*Request:* Write out the lines below exactly, starting at the very first line and ending at the line that contains "family: Coccinellidae", with both of those lines included.

** begin Data supplied **

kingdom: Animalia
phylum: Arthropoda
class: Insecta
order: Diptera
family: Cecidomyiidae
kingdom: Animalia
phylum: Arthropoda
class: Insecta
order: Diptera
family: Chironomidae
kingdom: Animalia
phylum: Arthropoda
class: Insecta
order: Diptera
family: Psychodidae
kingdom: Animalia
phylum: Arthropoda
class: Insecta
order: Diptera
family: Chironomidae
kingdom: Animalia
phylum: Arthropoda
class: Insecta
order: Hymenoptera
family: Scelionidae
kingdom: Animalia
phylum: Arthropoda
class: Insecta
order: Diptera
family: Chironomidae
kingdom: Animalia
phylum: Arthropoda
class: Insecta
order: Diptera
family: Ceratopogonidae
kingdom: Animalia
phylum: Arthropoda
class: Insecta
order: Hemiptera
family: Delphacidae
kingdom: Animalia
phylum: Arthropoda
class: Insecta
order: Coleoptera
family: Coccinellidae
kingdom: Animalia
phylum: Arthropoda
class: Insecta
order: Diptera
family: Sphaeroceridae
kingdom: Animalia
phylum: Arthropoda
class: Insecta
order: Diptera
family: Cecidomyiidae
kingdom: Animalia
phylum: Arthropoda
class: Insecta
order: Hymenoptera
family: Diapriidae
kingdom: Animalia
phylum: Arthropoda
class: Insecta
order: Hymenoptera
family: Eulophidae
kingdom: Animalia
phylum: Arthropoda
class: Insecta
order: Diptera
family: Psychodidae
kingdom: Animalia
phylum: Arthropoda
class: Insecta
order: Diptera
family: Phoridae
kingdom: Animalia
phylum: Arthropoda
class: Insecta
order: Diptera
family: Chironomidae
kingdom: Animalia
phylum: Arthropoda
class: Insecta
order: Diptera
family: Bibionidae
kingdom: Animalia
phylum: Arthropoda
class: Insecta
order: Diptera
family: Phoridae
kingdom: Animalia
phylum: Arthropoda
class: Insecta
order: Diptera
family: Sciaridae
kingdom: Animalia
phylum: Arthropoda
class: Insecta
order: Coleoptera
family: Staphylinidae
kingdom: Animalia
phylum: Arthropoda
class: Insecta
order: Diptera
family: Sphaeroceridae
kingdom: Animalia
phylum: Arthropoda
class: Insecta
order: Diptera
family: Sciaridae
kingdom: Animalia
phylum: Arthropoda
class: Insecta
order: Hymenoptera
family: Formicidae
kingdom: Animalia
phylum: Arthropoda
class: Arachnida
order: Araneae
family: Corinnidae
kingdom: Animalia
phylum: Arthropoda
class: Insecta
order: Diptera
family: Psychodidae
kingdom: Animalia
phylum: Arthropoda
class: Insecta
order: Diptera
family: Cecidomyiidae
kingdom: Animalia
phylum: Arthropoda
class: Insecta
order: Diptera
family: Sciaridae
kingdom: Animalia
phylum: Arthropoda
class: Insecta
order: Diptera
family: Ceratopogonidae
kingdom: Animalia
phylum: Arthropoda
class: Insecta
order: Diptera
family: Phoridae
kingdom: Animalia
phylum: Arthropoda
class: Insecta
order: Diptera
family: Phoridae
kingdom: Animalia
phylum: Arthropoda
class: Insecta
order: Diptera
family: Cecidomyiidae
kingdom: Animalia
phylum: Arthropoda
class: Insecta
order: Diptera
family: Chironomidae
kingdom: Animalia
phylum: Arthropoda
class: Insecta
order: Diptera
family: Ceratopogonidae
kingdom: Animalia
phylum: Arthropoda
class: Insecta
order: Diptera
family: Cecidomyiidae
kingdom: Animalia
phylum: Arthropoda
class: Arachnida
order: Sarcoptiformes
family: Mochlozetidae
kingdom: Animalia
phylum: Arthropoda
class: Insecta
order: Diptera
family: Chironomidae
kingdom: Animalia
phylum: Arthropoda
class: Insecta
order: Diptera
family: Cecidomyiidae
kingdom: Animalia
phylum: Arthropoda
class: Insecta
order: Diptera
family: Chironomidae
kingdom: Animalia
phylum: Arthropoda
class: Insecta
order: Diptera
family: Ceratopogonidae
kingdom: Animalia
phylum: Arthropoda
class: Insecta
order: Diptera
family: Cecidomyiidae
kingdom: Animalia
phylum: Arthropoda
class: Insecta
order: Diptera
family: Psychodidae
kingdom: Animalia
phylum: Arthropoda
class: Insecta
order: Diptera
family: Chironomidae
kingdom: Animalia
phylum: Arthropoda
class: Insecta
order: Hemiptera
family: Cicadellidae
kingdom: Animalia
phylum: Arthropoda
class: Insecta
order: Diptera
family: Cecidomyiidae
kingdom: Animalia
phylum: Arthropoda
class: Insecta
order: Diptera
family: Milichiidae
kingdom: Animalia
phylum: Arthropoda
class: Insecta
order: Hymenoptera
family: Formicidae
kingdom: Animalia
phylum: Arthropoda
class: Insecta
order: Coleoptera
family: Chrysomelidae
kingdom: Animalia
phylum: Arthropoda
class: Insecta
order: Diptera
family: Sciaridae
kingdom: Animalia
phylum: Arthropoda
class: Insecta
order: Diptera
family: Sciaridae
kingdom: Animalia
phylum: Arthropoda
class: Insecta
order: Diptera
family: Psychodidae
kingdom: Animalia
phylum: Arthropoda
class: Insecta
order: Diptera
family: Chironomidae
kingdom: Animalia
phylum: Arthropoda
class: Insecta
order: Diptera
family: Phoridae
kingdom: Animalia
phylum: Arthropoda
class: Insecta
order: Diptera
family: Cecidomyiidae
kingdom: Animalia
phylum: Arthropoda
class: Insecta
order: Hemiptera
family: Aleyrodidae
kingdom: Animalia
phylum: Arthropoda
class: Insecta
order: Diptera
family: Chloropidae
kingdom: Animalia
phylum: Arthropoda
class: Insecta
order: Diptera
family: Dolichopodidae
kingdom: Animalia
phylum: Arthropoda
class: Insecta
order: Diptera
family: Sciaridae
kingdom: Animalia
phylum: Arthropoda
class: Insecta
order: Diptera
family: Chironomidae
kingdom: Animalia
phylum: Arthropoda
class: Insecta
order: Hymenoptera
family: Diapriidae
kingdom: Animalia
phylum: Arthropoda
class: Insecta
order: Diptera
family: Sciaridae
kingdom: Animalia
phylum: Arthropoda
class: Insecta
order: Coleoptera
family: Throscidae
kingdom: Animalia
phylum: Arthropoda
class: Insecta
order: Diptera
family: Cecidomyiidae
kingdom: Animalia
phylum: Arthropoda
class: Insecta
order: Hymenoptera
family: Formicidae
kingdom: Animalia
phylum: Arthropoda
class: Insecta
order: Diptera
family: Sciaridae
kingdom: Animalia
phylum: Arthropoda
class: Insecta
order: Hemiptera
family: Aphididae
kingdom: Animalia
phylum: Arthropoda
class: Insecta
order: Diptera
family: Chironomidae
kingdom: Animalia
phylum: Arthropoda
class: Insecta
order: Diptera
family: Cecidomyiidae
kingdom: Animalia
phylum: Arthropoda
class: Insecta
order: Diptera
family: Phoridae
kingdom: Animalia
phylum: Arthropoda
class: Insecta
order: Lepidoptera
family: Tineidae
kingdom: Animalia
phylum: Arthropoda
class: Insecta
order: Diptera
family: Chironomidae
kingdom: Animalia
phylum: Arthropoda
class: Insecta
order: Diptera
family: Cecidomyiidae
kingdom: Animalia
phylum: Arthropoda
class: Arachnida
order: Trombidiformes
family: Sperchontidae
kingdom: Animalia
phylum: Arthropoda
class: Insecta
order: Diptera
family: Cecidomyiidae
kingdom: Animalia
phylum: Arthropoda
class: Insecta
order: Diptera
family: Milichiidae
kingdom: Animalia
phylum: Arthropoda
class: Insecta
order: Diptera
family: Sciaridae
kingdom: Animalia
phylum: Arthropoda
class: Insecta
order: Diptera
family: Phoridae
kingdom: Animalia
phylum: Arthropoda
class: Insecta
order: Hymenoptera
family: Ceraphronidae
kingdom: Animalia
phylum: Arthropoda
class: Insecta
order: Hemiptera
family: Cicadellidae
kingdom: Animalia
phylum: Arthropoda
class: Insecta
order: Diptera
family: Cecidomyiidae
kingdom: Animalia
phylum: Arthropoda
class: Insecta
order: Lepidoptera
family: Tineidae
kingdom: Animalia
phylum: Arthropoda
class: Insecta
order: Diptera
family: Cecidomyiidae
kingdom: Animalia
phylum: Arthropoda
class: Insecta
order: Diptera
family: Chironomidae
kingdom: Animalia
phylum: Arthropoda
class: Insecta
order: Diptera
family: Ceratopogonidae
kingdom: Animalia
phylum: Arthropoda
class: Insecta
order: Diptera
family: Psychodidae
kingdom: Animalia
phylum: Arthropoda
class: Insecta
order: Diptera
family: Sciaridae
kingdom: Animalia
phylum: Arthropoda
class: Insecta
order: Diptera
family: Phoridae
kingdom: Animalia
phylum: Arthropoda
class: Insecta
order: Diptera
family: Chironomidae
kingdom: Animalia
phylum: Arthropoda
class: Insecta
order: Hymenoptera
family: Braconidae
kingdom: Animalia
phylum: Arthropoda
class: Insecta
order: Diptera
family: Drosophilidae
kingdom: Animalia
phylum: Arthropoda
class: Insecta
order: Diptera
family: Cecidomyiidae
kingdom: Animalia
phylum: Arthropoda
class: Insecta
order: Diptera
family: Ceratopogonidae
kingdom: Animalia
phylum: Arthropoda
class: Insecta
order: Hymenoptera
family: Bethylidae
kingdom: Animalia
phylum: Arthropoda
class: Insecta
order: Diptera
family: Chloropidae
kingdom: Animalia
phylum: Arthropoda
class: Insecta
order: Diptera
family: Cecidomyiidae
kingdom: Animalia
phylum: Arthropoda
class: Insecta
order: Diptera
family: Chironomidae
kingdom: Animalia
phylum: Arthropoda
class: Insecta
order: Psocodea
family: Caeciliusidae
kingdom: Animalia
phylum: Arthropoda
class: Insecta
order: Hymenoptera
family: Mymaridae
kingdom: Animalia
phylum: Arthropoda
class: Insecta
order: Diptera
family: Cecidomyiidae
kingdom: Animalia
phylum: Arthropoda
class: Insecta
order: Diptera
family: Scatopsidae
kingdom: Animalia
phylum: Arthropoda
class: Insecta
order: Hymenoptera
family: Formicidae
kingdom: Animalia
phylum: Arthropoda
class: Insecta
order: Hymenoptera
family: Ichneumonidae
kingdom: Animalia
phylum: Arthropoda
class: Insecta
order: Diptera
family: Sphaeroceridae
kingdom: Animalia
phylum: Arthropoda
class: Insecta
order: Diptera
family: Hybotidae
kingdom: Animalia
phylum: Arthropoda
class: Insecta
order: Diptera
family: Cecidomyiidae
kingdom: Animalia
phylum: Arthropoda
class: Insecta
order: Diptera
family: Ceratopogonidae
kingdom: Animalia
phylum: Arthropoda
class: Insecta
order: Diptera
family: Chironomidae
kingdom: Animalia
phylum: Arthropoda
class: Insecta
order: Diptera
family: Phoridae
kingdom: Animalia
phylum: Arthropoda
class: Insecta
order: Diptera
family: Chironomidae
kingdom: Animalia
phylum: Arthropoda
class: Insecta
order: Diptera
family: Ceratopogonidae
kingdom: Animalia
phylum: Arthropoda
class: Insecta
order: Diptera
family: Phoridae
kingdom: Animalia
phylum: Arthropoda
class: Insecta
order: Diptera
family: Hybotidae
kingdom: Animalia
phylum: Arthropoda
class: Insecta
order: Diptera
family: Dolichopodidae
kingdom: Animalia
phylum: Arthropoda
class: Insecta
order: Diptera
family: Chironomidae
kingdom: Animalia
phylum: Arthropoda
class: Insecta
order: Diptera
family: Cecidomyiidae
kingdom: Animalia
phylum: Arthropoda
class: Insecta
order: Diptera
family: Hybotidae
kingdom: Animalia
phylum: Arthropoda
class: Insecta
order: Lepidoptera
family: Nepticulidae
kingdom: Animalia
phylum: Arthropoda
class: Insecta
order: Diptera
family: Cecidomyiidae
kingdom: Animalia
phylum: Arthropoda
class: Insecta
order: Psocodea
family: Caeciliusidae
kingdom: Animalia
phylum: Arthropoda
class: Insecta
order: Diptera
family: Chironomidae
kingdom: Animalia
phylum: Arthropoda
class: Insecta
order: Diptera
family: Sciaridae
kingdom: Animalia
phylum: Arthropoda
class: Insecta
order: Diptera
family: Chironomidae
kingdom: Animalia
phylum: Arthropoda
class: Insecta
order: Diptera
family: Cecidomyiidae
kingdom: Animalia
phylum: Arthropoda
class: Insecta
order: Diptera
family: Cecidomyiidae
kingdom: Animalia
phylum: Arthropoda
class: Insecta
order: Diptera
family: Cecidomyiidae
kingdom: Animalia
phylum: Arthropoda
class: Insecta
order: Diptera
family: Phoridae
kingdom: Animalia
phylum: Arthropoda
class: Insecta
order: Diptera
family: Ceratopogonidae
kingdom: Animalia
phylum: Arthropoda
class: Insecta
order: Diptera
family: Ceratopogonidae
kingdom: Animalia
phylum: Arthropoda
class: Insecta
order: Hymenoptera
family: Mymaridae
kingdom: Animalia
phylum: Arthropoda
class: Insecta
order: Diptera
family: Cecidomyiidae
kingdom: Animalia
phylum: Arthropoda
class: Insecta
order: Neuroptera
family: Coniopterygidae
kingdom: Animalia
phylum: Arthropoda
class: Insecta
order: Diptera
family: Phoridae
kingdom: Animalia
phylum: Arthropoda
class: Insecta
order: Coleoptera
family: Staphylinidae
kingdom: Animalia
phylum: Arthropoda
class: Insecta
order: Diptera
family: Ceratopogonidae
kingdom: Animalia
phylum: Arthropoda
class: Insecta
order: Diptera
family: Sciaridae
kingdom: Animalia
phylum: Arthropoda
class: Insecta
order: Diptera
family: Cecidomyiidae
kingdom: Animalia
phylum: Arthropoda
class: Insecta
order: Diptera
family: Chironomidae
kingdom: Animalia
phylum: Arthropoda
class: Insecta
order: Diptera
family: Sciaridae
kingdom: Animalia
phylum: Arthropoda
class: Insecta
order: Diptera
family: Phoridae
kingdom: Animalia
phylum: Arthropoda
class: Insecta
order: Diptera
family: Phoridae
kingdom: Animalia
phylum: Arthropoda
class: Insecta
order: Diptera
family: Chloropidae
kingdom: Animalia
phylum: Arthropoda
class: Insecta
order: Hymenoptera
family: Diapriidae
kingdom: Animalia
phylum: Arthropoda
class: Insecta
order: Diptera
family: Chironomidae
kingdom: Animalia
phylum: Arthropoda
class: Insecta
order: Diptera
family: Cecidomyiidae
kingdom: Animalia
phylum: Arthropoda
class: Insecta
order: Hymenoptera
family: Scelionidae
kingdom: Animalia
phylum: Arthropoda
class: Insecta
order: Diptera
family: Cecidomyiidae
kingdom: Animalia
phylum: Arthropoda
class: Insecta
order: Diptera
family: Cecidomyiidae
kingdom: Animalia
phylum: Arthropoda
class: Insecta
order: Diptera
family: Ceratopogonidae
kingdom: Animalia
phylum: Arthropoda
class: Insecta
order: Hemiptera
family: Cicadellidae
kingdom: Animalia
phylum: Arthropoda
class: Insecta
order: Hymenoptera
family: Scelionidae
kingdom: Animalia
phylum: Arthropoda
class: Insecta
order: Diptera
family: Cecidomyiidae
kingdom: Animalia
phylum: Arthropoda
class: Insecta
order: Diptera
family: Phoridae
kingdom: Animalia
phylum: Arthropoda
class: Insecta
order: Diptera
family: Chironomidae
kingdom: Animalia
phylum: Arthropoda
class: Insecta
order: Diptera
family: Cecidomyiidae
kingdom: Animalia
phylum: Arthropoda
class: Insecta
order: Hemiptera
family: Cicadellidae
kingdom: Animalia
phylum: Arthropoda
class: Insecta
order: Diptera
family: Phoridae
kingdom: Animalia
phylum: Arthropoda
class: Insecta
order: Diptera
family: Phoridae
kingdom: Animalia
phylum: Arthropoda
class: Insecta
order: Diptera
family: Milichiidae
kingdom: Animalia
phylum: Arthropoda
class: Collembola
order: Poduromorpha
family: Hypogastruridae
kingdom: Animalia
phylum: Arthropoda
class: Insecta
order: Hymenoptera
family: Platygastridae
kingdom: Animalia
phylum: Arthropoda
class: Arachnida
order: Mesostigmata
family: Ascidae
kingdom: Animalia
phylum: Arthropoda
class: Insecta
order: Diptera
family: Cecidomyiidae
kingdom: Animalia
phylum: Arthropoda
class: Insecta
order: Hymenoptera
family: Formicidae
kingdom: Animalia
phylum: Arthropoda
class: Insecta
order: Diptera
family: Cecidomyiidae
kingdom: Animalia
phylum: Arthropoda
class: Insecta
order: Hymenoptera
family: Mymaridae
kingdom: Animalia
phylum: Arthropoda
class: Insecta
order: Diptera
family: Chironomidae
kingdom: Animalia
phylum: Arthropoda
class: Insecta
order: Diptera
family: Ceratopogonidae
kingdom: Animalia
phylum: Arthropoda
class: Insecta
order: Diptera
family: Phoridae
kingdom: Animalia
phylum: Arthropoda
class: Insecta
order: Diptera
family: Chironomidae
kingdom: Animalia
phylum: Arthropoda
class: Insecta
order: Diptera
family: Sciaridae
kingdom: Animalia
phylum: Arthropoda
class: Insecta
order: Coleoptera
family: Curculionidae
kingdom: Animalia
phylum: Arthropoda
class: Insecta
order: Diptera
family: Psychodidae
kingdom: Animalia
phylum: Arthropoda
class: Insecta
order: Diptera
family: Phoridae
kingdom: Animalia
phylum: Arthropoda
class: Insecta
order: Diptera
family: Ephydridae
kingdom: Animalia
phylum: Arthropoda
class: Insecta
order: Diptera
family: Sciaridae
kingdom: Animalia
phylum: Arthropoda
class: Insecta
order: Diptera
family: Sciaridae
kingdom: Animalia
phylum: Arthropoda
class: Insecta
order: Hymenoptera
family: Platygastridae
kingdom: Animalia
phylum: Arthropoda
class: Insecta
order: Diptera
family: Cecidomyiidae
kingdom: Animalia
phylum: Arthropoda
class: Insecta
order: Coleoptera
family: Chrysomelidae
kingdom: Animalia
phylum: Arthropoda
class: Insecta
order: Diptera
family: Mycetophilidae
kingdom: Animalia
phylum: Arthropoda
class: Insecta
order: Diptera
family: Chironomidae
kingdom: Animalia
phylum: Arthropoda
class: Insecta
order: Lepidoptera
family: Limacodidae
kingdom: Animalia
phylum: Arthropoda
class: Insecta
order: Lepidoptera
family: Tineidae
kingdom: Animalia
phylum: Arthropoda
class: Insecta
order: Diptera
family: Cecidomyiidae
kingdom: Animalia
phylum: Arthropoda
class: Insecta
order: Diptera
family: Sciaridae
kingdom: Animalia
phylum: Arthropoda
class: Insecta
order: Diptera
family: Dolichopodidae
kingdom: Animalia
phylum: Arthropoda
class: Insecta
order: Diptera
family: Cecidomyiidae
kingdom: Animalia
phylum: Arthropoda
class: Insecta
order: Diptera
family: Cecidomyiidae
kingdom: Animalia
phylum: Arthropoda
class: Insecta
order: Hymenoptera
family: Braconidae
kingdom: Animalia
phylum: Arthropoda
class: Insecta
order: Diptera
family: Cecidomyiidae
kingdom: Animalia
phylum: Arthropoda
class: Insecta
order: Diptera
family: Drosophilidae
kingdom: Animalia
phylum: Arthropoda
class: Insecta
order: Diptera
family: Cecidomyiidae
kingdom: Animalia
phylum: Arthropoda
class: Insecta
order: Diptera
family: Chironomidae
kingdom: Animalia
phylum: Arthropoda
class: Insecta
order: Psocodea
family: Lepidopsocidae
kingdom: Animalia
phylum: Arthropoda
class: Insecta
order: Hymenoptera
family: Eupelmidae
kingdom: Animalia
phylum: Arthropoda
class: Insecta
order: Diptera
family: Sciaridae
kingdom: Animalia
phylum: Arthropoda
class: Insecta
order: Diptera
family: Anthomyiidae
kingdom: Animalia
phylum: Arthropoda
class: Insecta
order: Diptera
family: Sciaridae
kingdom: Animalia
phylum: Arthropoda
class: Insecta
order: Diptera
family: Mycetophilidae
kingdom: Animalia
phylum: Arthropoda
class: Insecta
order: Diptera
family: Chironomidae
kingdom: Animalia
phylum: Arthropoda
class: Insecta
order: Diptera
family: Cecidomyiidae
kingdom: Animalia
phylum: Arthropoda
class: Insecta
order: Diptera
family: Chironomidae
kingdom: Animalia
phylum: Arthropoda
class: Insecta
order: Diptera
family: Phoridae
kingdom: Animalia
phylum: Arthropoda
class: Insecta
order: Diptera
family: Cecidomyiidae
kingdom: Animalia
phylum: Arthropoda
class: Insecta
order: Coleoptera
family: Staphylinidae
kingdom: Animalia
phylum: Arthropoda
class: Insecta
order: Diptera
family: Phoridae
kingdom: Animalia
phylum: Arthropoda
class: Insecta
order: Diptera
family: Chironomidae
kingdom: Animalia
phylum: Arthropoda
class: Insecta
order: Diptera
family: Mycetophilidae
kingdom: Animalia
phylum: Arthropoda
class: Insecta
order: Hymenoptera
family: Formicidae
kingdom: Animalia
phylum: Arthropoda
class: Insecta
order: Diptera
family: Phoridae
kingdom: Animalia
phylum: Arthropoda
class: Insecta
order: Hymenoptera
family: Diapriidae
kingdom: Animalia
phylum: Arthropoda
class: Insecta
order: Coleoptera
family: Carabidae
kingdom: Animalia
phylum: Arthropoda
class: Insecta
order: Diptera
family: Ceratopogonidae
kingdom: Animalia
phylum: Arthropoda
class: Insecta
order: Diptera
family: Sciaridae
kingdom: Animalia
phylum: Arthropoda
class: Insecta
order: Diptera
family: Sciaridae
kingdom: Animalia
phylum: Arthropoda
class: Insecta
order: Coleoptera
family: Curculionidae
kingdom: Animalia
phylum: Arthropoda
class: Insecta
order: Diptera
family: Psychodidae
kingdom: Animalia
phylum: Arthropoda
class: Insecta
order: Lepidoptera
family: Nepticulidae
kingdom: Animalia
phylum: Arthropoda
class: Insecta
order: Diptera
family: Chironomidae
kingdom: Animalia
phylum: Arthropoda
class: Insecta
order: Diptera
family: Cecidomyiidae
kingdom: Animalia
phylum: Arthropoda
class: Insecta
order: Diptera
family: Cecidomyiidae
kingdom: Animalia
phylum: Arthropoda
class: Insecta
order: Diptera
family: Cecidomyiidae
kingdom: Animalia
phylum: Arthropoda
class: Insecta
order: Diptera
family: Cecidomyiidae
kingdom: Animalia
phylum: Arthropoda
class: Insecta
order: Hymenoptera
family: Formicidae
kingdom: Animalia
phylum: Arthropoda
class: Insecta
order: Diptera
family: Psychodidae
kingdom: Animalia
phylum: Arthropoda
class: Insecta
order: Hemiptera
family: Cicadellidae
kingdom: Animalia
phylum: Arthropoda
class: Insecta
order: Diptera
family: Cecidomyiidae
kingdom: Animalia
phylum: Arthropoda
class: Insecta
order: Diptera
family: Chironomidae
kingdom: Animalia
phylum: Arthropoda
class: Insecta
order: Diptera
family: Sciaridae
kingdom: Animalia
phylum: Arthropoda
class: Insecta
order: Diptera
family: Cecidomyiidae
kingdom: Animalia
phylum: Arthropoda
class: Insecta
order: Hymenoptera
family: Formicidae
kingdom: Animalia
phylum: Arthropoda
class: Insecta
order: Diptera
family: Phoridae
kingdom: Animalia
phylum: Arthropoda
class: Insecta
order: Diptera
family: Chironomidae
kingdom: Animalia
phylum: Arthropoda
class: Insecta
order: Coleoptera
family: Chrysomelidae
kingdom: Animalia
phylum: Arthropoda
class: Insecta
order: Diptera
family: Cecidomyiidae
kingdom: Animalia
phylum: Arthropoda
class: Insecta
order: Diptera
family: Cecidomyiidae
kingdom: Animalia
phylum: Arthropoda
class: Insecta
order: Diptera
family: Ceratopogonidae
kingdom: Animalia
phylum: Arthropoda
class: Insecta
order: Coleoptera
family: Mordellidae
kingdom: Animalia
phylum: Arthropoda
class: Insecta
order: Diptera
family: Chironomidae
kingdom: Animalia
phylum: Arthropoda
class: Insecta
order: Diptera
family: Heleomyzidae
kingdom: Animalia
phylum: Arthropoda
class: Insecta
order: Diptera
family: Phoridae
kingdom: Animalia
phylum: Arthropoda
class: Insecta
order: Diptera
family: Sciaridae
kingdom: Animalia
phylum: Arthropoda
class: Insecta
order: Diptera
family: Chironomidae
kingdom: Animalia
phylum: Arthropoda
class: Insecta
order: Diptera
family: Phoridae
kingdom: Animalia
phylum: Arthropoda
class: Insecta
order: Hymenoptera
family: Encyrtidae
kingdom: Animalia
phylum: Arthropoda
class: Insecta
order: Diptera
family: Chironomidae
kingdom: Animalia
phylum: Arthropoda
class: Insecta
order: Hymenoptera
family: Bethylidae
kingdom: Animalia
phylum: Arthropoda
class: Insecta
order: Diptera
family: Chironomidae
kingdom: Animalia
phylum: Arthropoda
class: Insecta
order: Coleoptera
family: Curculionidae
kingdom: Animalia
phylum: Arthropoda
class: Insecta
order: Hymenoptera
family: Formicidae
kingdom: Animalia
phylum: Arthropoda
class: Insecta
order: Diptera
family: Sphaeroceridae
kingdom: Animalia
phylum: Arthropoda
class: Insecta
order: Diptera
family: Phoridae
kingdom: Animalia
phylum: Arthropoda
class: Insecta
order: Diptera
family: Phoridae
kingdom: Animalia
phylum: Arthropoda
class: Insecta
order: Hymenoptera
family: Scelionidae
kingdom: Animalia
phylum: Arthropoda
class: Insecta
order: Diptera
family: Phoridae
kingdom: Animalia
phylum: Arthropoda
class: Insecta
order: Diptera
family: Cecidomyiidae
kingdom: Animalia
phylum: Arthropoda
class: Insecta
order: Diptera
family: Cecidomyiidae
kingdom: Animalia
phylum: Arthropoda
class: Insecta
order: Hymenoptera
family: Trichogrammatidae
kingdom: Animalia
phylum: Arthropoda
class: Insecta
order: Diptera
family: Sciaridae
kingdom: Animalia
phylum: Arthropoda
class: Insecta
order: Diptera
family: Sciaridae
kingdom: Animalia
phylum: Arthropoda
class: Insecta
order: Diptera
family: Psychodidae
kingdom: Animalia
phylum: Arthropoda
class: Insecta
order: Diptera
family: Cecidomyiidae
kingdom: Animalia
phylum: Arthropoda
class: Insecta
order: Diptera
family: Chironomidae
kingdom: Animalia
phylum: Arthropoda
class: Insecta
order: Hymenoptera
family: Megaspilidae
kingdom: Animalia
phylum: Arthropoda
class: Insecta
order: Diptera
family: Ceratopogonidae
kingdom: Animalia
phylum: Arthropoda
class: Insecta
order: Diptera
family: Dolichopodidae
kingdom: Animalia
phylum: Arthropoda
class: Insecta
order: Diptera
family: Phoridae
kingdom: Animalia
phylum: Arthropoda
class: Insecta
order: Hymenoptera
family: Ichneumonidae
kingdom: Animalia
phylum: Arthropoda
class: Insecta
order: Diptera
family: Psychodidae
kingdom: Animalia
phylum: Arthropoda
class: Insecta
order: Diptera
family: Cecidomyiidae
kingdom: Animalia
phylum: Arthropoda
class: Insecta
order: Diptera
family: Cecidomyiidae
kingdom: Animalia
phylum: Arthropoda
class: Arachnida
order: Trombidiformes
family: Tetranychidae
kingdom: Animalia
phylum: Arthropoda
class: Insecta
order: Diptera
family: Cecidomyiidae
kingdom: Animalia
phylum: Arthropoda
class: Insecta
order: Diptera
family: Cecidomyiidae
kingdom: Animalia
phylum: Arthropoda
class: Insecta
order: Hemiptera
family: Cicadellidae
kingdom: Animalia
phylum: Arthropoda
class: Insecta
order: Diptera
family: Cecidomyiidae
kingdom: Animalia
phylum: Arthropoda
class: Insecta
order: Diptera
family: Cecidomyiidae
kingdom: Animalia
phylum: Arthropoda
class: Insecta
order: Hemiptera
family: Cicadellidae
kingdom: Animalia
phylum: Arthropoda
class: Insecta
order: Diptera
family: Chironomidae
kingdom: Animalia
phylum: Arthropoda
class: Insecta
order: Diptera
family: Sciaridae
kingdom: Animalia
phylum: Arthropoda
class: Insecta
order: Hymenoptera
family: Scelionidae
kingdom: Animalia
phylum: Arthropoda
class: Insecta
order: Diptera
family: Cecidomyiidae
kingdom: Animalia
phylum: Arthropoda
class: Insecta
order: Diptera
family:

** end Data supplied **

*Full solution:*
kingdom: Animalia
phylum: Arthropoda
class: Insecta
order: Diptera
family: Cecidomyiidae
kingdom: Animalia
phylum: Arthropoda
class: Insecta
order: Diptera
family: Chironomidae
kingdom: Animalia
phylum: Arthropoda
class: Insecta
order: Diptera
family: Psychodidae
kingdom: Animalia
phylum: Arthropoda
class: Insecta
order: Diptera
family: Chironomidae
kingdom: Animalia
phylum: Arthropoda
class: Insecta
order: Hymenoptera
family: Scelionidae
kingdom: Animalia
phylum: Arthropoda
class: Insecta
order: Diptera
family: Chironomidae
kingdom: Animalia
phylum: Arthropoda
class: Insecta
order: Diptera
family: Ceratopogonidae
kingdom: Animalia
phylum: Arthropoda
class: Insecta
order: Hemiptera
family: Delphacidae
kingdom: Animalia
phylum: Arthropoda
class: Insecta
order: Coleoptera
family: Coccinellidae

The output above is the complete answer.